Le régime syrien s’est lancé à la reconquête de la province d’Idlib, après avoir écrasé les rebelles partout ailleurs. Ce sera ensuite votre tour, non?
Oui, malheureusement, il va essayer. Le régime croit encore pouvoir revenir en arrière. Il n’est pas intéressé par le modèle décentralisé de société démocratique et multiethnique que nous proposons pour toute la Syrie. Mais vous savez, nous avons su faire face à Daech, nous pourrons résister aux troupes de Damas et à ses alliés.

Qu’est-ce qui vous rend si confiant, alors que d’autres ont été laminés?
Les groupes rebelles financés et armés par la Turquie ont été victimes des négociations que leur parrain a menées avec les Russes et les Iraniens.

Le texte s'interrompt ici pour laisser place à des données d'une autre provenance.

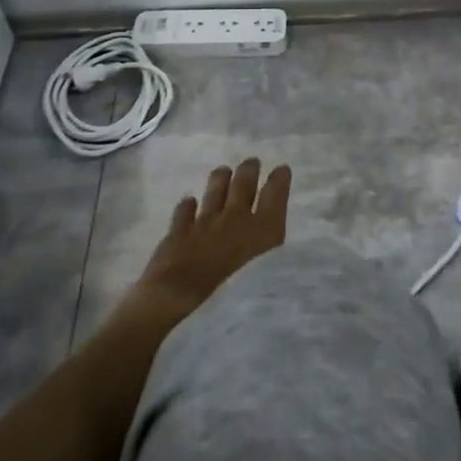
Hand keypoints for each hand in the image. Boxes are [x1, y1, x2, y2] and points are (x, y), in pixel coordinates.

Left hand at [132, 158, 291, 321]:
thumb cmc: (235, 295)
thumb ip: (272, 251)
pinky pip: (184, 212)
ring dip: (219, 180)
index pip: (274, 195)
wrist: (182, 299)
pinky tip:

Ankara a retiré ses mercenaires de la Ghouta (ndlr: banlieue de Damas) en échange du contrôle sur le district frontalier d’Afrin (ndlr: l’un des trois cantons kurdes de Syrie). D’autres régions ont ainsi été troquées. En ce qui nous concerne, nos forces kurdes combattaient bien avant l’entrée en scène de la coalition lors de la bataille de Kobané. Par ailleurs, 70% des ressources naturelles de Syrie se trouvent sur le territoire que nous contrôlons. Avant la guerre, c’était la région la plus riche avec la population la plus pauvre du pays.